The background for the disobedience teaching of the Jewish Bible is its message of individual moral responsibility, which is the cornerstone of the Jewish faith. Unlike the heroes of other ancient narratives, the figures of the books of Moses are neither royalty nor nobility; nor, after the fashion of modern literature, are they democratic figures at the bottom of the social structure. Instead, Abraham and his descendants are shepherds, who view civilization from outside, looking down from the hills at the doings of society and state as they chart their own independent course through the wilderness. The splendor and lies of urban life are of little worth to them; even less so the beast-life of the farmers in the valleys, living out their days in toil that they may provide their human lords with bread. Indeed, when the Jews later dream of returning to Canaan from their Egyptian prison, it is to “a land flowing with milk and honey” that they long to return42—a land of sweet freedom and the shepherd’s life, rather than one of grain and enslavement. For in Canaan, Abraham and his people have found what is more precious to them than all else, political and ideological independence: Political independence in that they live as nomads, ungoverned, their labor and their property and their actions unregulated and untaxed by anyone other than themselves; ideological independence in that their vantage point and the freedom of their work allow them to focus on what truly matters: The proximity of all men to danger, error and death, and the consequent responsibility they must take for discovering the true course and acting on it.

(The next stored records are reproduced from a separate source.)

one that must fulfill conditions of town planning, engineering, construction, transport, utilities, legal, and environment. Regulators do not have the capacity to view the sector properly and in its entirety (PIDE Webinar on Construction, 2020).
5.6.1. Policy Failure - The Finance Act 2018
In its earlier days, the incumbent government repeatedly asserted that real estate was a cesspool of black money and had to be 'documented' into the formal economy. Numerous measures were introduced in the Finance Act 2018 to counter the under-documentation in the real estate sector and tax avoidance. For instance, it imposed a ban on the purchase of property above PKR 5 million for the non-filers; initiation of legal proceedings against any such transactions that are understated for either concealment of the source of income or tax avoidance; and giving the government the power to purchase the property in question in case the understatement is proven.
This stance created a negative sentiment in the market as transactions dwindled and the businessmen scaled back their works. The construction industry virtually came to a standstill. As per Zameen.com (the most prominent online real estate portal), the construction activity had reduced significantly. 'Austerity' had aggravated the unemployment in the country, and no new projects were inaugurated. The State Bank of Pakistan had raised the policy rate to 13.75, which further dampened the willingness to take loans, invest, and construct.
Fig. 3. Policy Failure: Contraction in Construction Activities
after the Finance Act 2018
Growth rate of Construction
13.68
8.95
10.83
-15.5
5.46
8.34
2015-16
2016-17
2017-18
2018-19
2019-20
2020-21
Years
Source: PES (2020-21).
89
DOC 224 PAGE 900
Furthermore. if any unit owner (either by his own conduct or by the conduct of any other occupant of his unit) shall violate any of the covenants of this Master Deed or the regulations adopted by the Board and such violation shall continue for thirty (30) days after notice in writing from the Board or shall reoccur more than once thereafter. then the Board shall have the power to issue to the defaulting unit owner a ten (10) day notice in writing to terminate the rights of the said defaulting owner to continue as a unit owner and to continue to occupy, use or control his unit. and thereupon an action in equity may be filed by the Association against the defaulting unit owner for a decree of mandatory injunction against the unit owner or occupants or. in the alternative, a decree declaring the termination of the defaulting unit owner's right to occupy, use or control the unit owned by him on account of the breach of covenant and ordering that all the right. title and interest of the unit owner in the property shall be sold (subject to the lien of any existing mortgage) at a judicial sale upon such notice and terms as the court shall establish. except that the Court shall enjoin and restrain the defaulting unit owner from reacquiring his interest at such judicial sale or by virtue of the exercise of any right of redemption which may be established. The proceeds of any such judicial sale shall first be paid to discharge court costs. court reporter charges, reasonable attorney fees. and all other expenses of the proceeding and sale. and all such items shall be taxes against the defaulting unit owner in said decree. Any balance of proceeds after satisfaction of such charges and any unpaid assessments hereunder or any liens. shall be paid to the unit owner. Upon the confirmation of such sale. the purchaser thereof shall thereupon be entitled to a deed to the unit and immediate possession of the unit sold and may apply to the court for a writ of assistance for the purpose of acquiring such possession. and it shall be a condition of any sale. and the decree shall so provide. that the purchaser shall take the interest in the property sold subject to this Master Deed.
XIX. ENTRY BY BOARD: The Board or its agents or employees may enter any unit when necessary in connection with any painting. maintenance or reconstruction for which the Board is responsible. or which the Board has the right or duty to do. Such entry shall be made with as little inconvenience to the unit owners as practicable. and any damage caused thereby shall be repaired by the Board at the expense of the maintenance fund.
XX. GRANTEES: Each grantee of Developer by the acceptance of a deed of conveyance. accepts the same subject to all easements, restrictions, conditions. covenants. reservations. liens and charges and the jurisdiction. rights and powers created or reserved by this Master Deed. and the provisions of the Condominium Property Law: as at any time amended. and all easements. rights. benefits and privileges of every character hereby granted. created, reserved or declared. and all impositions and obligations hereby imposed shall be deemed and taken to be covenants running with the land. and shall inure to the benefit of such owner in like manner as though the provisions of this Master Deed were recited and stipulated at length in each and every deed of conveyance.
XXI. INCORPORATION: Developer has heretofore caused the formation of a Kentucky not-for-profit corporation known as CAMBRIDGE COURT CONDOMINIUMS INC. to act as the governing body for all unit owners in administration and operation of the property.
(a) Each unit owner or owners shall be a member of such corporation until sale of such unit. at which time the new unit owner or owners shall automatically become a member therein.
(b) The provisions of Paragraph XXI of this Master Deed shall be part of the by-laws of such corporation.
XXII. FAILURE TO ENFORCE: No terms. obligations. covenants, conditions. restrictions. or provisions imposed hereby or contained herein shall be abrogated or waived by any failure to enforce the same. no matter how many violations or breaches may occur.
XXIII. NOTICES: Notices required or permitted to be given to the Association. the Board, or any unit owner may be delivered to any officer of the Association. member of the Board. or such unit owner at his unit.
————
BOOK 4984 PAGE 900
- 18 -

The degree to which the Bible values conscience as the very heart of such moral independence is dramatized perhaps most forcefully by the fact that the biblical heroes do not, as might have been expected, submit passively even to the will of God: Abraham, the first Jew, is depicted as a man with the conscience and strength to challenge God himself: “Will not the judge of all the earth do justice?” he argues before the divine decree against Sodom, and God himself accepts the argument.43  Moses, the archetypical Jewish national and religious leader, argues with God and alters the course of his judgments.44 And, in case the message is somehow missed, the books of Moses inform us that the very name of the Jewish people, Israel, is derived from this most crucial of qualities, the ability to struggle with the world as it has been decreed: “Your name will no longer be Jacob, but Israel, for you have struggled with God and with men and have prevailed”—Israel meaning “will struggle with God.”45  What in other cultures would have been sacrilege is therefore elevated into a national symbol and the crux of Jewish belief: The refusal of the shepherd-hero to accept the order of the universe as it has been ordained, and the demand of his conscience to know why it cannot be improved.